Celebrating 30 years of the Convention on the Rights of the Child on November 20

By Mary Tabak, Our Kids Network Developmental Assets Manager

Thirty years ago, many world leaders made a commitment to the world’s children by adopting the United Nations Convention on the Rights of the Child, an international agreement on childhood rights.

Take a moment to review the rights. Are there any surprises? Did you feel that you had these rights when you were young?

Download the child-friendly language poster.

It’s become the most widely ratified human rights treaty in history and has helped transform children’s lives around the world. However, until every child has every right, our work is not done.

November 20th is designated as National Child Day. This day is an opportunity to reflect on how we can advocate for, promote and celebrate children’s rights to make the world a better place for children.

30 Ways to Celebrate and Reflect on Children’s Rights

  1. Discuss the rights with children and youth in your life.
  2. Donate to an organization that works to make the lives of children better.
  3. Donate children’s supplies to a local charity.
  4. Sponsor a child. Foster a child.
  5. Send a child a letter of appreciation. Here’s an example to get you started.
  6. Appreciate all that Canada has to offer children and youth now, and consider the work still to be done.
  7. Introduce a child to something new in their community.
  8. Write a letter to local politicians supporting children’s rights.
  9. Learn about the Indigenous culture and community in Canada.
  10. Send the UN Convention on the Rights of the Child to someone who works with children, and tell them they are doing a great job.
  11. Post the child-friendly version of the rights on your social media channels.
  12. Ask a child how they want to celebrate, then do it.
  13. Do something to make your neighbourhood safer.
  14. Give a young person a job.
  15. Connect youth with their passions.
  16. Ask young people what they think of the rights.
  17. Give parents a break.
  18. Invite your extended family for dinner and discuss the rights.
  19. Discuss the rights at work. Is there anything you can do there?
  20. Use the OKN Data Portal 2.0 for a deeper understanding of the status of children and youth in Halton.

And 10 more…put the Developmental Relationships Framework into practice to demonstrate children’s rights.

  1. Express Care. Show me that I matter to you.
  2. Provide Support. Help me complete task and achieve goals.
  3. Share Power. Treat me with respect and give me a say.
  4. Expand Possibilities. Connect me with people and places that broaden my world.
  5. Be Dependable. Be someone I can trust.
  6. Listen. Really pay attention when we are together.
  7. Navigate. Guide me through hard situations and systems.
  8. Empower. Build my confidence to take charge of my life.
  9. Advocate. Stand up for me when I need it.
  10. Inspire. Inspire me to see possibilities for my future.

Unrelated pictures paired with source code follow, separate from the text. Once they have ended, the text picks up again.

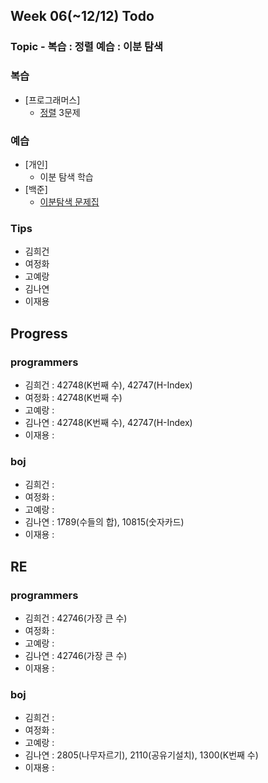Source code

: 
## Week 06(~12/12) Todo
### Topic - 복습 : 정렬  예습 : 이분 탐색

### 복습

- [프로그래머스]
	- [정렬](https://programmers.co.kr/learn/courses/30/parts/12198) 3문제 


### 예습

- [개인]
	- 이분 탐색 학습
- [백준]
	- [이분탐색 문제집](https://www.acmicpc.net/workbook/view/6057)



### Tips

- 김희건
- 여정화
- 고예랑
- 김나연
- 이재용



## Progress

### programmers
- 김희건 : 42748(K번째 수), 42747(H-Index)
- 여정화 : 42748(K번째 수)
- 고예랑 : 
- 김나연 : 42748(K번째 수), 42747(H-Index)
- 이재용 :


### boj
- 김희건 : 			
- 여정화 : 
- 고예랑 :
- 김나연 : 1789(수들의 합), 10815(숫자카드)
- 이재용 :



## RE

### programmers
- 김희건 : 42746(가장 큰 수)
- 여정화 :
- 고예랑 :
- 김나연 : 42746(가장 큰 수)
- 이재용 :


### boj
- 김희건 :
- 여정화 : 
- 고예랑 :
- 김나연 : 2805(나무자르기), 2110(공유기설치), 1300(K번째 수)
- 이재용 :









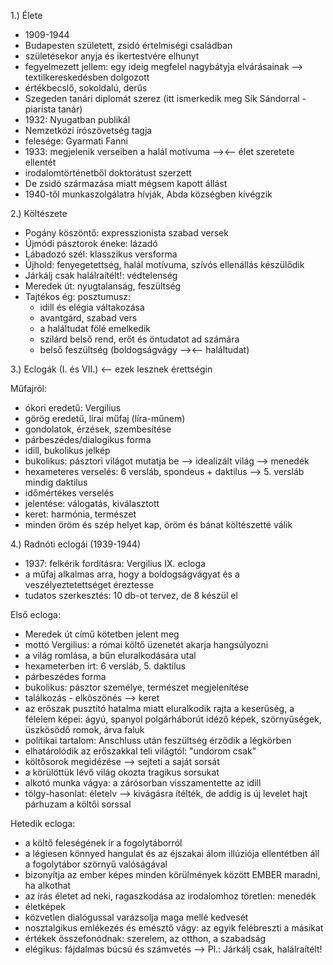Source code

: 1.) Élete
- 1909-1944
- Budapesten született, zsidó értelmiségi családban
- születésekor anyja és ikertestvére elhunyt
- fegyelmezett jellem: egy ideig megfelel nagybátyja elvárásainak --> textilkereskedésben dolgozott
- értékbecslő, sokoldalú, derűs
- Szegeden tanári diplomát szerez (itt ismerkedik meg Sík Sándorral - piarista tanár)
- 1932: Nyugatban publikál
- Nemzetközi írószövetség tagja
- felesége: Gyarmati Fanni
- 1933: megjelenik verseiben a halál motívuma --><-- élet szeretete ellentét
- irodalomtörténetből doktorátust szerzett
- De zsidó származása miatt mégsem kapott állást
- 1940-től munkaszolgálatra hívják, Abda községben kivégzik

2.) Költészete
- Pogány köszöntő: expresszionista szabad versek
- Újmódi pásztorok éneke: lázadó
- Lábadozó szél: klasszikus versforma
- Újhold: fenyegetettség, halál motívuma, szívós ellenállás készülődik
- Járkálj csak halálraítélt!: védtelenség
- Meredek út: nyugtalanság, feszültség
- Tajtékos ég: posztumusz: 
	- idill és elégia váltakozása
	- avantgárd, szabad vers
	- a haláltudat fölé emelkedik
	- szilárd belső rend, erőt és öntudatot ad számára
	- belső feszültség (boldogságvágy --><-- haláltudat)

3.) Eclogák (I. és VII.) <-- ezek lesznek érettségin

Műfajról:
- ókori eredetű: Vergilius
- görög eredetű, lírai műfaj (líra-műnem)
- gondolatok, érzések, szembesítése
- párbeszédes/dialogikus forma
- idill, bukolikus jelkép
- bukolikus: pásztori világot mutatja be --> idealizált világ --> menedék
- hexameteres verselés: 6 versláb, spondeus + daktilus --> 5. versláb mindig daktilus
- időmértékes verselés
- jelentése: válogatás, kiválasztott
- keret: harmónia, természet
- minden öröm és szép helyet kap, öröm és bánat költészetté válik

4.) Radnóti eclogái (1939-1944)
- 1937: felkérik fordításra: Vergilius IX. ecloga
- a műfaj alkalmas arra, hogy a boldogságvágyat és a veszélyeztetettséget éreztesse
- tudatos szerkesztés: 10 db-ot tervez, de 8 készül el

Első ecloga:
- Meredek út című kötetben jelent meg
- mottó Vergilius: a római költő üzenetét akarja hangsúlyozni
- a világ romlása, a bűn eluralkodására utal
- hexameterben írt: 6 versláb, 5. daktilus
- párbeszédes forma
- bukolikus: pásztor személye, természet megjelenítése
- találkozás - elköszönés --> keret
- az erőszak pusztító hatalma miatt eluralkodik rajta a keserűség, a félelem képei: ágyú, spanyol polgárháborút idéző képek, szörnyűségek, üszkösödő romok, árva faluk
- politikai tartalom: Anschluss után feszültség érződik a légkörben
- elhatárolódik az erőszakkal teli világtól: "undorom csak"
- költősorok megidézése --> sejteti a saját sorsát
- a körülöttük lévő világ okozta tragikus sorsukat
- alkotó munka vágya: a zárósorban visszamentette az idill
- tölgy-hasonlat: életelv --> kivágásra ítélték, de addig is új levelet hajt párhuzam a költői sorssal

Hetedik ecloga:
- a költő feleségének ír a fogolytáborról
- a légiesen könnyed hangulat és az éjszakai álom illúziója ellentétben áll a fogolytábor szörnyű valóságával
- bizonyítja az ember képes minden körülmények között EMBER maradni, ha alkothat
- az írás életet ad neki, ragaszkodása az irodalomhoz töretlen: menedék
- életképek
- közvetlen dialógussal varázsolja maga mellé kedvesét
- nosztalgikus emlékezés és emésztő vágy: az egyik felébreszti a másikat
- értékek összefonódnak: szerelem, az otthon, a szabadság
- elégikus: fájdalmas búcsú és számvetés --> Pl.: Járkálj csak, halálraítélt!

All kids are our kids. Let’s keep working together to make this world a better place for children and youth.

We Have A Voice

National Child Day is celebrated in Canada on November 20th in recognition of our country’s commitment to upholding the rights of children and two historic events: the 1959 signing of the UN Declaration of the Rights of the Child and the adoption of the UN Convention on the Rights of the Child in 1989.